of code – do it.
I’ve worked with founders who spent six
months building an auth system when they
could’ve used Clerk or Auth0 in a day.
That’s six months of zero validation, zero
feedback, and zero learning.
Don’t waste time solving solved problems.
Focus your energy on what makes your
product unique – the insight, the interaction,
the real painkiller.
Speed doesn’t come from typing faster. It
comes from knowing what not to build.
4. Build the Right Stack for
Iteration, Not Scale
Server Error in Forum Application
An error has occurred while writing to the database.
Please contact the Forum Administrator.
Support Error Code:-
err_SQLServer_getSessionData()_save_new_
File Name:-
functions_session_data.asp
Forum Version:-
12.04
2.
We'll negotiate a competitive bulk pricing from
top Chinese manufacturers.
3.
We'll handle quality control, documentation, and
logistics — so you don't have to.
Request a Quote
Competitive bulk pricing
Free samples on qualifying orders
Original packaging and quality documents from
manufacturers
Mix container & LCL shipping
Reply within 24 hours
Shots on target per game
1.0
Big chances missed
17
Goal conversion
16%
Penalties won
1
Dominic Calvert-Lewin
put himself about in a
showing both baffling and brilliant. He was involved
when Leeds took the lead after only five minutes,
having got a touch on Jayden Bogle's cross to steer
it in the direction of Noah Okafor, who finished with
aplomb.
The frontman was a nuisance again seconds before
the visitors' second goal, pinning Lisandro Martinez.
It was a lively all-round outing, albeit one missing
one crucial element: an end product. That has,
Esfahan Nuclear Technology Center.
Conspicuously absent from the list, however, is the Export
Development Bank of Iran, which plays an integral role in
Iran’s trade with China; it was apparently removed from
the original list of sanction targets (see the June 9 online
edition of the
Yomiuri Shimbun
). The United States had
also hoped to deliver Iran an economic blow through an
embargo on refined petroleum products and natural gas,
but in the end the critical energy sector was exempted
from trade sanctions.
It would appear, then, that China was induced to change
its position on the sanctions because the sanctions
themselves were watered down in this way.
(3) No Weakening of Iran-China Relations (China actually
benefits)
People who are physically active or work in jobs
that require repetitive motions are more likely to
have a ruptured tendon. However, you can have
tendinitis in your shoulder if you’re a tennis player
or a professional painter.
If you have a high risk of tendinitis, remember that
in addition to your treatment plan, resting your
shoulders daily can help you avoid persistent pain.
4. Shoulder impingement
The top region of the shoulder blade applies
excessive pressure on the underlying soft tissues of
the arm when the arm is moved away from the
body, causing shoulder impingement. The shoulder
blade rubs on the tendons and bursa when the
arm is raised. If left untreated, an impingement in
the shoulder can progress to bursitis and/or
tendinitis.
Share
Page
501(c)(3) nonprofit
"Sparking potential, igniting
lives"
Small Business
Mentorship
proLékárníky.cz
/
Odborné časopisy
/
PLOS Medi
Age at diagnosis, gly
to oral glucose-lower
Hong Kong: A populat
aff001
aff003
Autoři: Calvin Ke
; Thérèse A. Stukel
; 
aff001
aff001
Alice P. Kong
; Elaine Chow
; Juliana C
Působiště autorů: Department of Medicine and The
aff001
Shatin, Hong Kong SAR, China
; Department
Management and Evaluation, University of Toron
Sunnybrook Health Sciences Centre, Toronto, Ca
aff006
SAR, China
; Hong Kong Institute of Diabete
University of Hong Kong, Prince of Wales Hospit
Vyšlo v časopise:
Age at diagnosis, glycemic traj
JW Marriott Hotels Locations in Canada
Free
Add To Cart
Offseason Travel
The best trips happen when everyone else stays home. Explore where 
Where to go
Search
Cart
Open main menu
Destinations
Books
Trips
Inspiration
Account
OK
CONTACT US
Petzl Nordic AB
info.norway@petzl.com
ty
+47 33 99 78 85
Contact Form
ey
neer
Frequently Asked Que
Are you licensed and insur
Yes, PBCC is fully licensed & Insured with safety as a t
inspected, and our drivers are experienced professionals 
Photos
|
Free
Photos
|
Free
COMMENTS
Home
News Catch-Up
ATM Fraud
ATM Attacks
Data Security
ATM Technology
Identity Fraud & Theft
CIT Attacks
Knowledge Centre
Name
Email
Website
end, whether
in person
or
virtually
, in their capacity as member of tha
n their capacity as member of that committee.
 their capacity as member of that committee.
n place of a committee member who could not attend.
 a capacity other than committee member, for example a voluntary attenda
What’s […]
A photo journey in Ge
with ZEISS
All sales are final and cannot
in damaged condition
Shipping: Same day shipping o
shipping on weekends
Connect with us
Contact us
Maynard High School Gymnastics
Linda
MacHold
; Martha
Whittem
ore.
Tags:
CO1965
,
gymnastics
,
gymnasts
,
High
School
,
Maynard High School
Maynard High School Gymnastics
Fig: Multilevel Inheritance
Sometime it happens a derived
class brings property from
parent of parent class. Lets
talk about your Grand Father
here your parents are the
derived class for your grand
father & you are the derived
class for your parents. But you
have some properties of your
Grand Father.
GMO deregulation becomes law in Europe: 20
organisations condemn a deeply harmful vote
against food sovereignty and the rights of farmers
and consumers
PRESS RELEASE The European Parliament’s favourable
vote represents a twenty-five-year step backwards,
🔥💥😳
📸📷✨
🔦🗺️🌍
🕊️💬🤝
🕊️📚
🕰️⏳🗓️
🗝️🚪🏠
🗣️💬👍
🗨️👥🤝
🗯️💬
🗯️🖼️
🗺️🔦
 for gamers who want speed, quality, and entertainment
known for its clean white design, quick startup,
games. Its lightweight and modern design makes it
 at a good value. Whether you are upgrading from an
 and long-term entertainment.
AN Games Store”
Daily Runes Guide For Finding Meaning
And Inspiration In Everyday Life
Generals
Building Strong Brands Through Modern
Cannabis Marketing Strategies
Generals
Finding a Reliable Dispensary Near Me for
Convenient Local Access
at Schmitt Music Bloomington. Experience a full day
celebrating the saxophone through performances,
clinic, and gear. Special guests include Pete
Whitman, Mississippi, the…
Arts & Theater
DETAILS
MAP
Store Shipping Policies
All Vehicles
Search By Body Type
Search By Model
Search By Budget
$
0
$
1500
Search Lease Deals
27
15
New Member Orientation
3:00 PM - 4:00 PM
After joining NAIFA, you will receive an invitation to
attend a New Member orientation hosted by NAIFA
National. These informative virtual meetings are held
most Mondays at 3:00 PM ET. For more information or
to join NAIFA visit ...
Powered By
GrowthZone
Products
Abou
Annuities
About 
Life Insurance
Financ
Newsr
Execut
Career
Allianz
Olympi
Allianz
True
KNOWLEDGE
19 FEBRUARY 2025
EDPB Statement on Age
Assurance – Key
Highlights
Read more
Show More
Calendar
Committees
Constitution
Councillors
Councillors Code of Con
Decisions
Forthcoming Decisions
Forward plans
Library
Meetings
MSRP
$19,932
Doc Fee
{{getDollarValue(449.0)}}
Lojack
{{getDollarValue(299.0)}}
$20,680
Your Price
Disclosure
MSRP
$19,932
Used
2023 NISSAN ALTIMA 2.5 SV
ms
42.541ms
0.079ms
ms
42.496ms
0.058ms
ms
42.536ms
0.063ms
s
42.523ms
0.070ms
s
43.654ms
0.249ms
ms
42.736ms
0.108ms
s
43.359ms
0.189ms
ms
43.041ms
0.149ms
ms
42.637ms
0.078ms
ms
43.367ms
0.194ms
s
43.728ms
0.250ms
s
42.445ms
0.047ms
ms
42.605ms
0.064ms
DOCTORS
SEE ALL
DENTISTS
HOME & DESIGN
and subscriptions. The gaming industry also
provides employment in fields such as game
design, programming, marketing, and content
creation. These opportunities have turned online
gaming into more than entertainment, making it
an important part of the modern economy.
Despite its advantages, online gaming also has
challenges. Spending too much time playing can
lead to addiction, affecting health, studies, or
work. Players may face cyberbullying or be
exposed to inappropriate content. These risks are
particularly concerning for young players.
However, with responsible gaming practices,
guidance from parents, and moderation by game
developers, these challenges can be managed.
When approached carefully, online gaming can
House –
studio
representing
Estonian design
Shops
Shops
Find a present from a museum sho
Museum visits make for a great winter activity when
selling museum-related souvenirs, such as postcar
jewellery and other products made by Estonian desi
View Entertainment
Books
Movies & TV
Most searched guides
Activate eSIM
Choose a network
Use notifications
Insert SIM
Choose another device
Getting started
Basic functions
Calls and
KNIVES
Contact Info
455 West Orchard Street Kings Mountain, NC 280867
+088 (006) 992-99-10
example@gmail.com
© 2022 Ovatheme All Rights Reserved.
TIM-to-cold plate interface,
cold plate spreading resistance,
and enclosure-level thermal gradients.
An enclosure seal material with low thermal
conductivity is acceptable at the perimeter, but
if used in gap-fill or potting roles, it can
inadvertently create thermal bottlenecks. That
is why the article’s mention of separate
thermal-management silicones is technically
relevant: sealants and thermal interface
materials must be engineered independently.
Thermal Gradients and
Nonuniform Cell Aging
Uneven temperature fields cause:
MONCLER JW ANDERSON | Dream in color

[To-do item] Wherever the string "than" appears in the entries, copy that line.

[Task answer]
 a capacity other than committee member, for example a voluntary attenda
gaming into more than entertainment, making it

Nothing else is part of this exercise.